BRUITS | AFRICLASSICAL

The album features three world-premiere recordings of works by composers Vijay Iyer, Reena Esmail, and Frederic Rzewski

On February 5, 2020, Bright Shiny Things Records releases BRUITS [BTSC-0138], by the acclaimed, Grammy®-nominated quintet, IMANI WINDS (Brandon Patrick George, flute; Toyin Spellman-Diaz, oboe; Mark Dover, clarinet; Jeff Scott, French horn; and Monica Ellis, bassoon). The album’s title, “Bruits,” ([/bro͞ots/] both a homonym and homophone) is a medical term for a vascular murmur, an abnormal sound heard through a stethoscope that is generated by the turbulent flow of blood in an artery that has been obstructed. Imani Winds write: “We are bruited. Our passages are raw, blocked. And we cannot continue this way.” The album features three world-premiere recordings: Vijay Iyer's Bruits; Reena Esmail’s The Light is the Same; and Frederic Rzewski’s Sometimes—all of which speak directly to current social and political issues, and tell stories about people whose lives have made a difference in our world. Additional featured performers on the album include Grammy®-winning pianist Cory Smythe (Bruits), Metropolitan Opera National Council & Operalia award-winning soprano Janai Brugger (Sometimes), and scholar & narrator John Whittington Franklin (Sometimes).

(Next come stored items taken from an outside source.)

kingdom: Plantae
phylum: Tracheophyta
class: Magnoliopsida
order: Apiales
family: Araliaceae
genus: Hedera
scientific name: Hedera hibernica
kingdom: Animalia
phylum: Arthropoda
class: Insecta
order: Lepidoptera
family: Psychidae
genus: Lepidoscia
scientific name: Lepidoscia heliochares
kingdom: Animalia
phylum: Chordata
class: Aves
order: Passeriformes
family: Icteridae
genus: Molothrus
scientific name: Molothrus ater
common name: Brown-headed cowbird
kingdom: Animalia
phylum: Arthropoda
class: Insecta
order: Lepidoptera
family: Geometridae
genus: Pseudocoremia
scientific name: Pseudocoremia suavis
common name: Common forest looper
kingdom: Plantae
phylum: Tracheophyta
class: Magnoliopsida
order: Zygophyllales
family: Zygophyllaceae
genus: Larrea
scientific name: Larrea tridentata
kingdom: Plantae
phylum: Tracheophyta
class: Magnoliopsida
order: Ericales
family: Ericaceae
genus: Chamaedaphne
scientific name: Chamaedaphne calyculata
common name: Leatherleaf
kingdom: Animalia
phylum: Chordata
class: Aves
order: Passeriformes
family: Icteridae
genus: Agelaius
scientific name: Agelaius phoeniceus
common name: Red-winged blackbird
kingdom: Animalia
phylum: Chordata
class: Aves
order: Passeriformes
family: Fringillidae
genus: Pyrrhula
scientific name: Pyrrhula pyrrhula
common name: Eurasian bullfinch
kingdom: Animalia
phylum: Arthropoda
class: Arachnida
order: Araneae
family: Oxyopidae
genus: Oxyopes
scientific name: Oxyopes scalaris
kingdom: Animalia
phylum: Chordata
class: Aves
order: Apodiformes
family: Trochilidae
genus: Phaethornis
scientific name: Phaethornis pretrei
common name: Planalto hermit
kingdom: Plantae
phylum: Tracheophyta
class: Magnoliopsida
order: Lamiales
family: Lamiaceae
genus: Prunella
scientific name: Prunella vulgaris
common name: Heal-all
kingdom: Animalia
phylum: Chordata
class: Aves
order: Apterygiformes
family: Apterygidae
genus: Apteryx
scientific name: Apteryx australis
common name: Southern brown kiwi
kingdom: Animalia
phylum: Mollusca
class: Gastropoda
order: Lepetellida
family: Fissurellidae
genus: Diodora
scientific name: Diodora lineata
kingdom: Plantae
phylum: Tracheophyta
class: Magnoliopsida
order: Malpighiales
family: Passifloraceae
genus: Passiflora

Pianist, educator and composer Vijay Iyer’s eponymous work uses that clinical image “as a metaphor for the blocked system of justice in today’s society.” Bruits was written during the trial of Trayvon Martin (February 26, 2012), a young black man, and refers to the blockage of justice inherent in the “Stand Your Ground” law, which—though not used by the defense lawyers—was nevertheless included in the instructions to the jury. Bruits was commissioned by the Hermitage Artist Retreat in Sarasota, and composed for Imani Winds while Iyer was in residence there in 2014.

Bruits is powerful. It is provocative. It is timely. It is heart-wrenching,” writes Monica Ellis. “It makes both the listener and the performer—especially me, as a performer and the mother of a Black boy—feel a way that few pieces of music allow.”